Two people can see the same thing and yet have different perspectives about it. This is the starting point of Stephen Covey’s book ‘The 7 Habits of Highly Effective People.’ The purpose of understanding this is essentially to make the reader believe in the power of paradigm shifts, if they don’t already. Only by believing that your perspective can change (and that different perspectives exist) will you be able to change your mental experience and perceptions.
After understanding this key concept, Covey introduces what he believes to be the most powerful habits one can practice to live effectively. Cactico brings you an analysis of each of the 7 habits as well as our own thoughts on them in order to help solidify their meaning further.
A different perspective on free will
Many things in the world are reactive, meaning they are constantly reacting to stimulus outside their control. Humans have a wonderful ability to ‘escape’ the reactionary world and to control, to a certain extent, their lives. However, many things are outside the control of humans (in fact, most things are out of our control). As we advance (scientifically, technologically…etc) as a species, our control over the world around us expands as well. Some people call this ability to influence our surroundings ‘power’.
But it is better to look at this ability as a gift.
The reason is simple, we didn’t choose to have this ability. The fact that we influence the world around us is a direct reaction to having the ability to control things (or power) given to us. In other words, we were given ‘free will’ through evolution. Many argue against free will, so we can call it simply ‘will’ or ‘willpower’ or ‘how much someone/something can influence the world around them.’ We can also consider exercising this ‘will’ as being proactive.

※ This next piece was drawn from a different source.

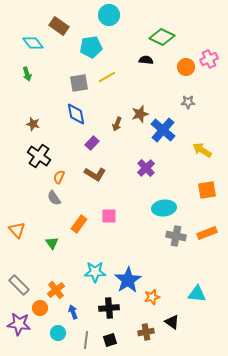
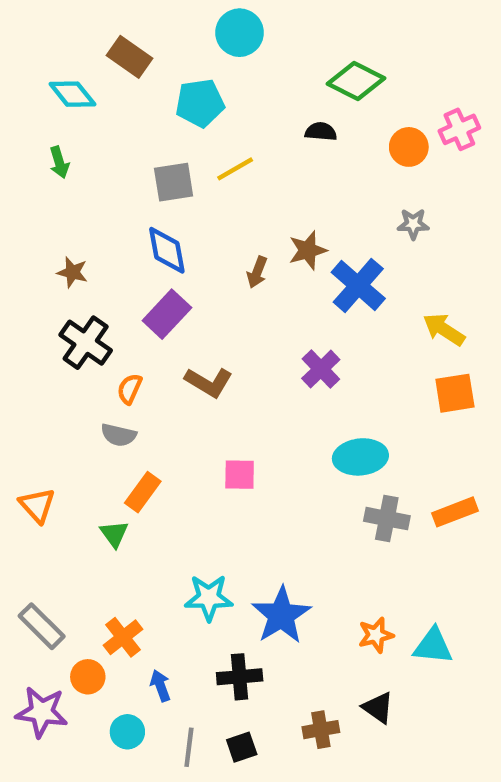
purple rectangle: (92, 143) -> (167, 314), moved, size x1.5
orange square: (207, 190) -> (455, 393), moved
gray semicircle: (54, 198) -> (119, 435), turned -42
orange rectangle: (79, 224) -> (143, 492), moved
orange star: (152, 297) -> (376, 635), moved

Stephen Covey talks about 2 different circles, the Circle of Concern & the Circle of Influence. The Circle of Concern contains within it everything that concerns us, for example, our relationships, objects of desire, money issues…etc. Anything that you worry about or care about exists in the Circle of Concern. But not everything within it can be controlled.
Within this circle is the Circle of Influence, it encompasses everything within the Circle of Concern that can be affected by us taking action. What people percieve as ‘gaining power’ is simply the expansion of the Circle of Influence, effectively allowing people to take action on more things that concern them.
To be proactive is to focus on things that are encompassed by both circles. If you are worried about your teeth(concern) and have the ability to visit a dentist(influence), you can be proactive and take action on what concerns you. If you are angry about poverty in your country, but you barely have enough to feed yourself, it’s better to focus on feeding yourself because that is all you can do, for now. Worrying about things you can’t control is being reactive and gets you nowhere. Working on what you can expands your Circle of Influence, which in turns allows you to do more and affect things that you care about.
Look for possibilities, not roadblocks.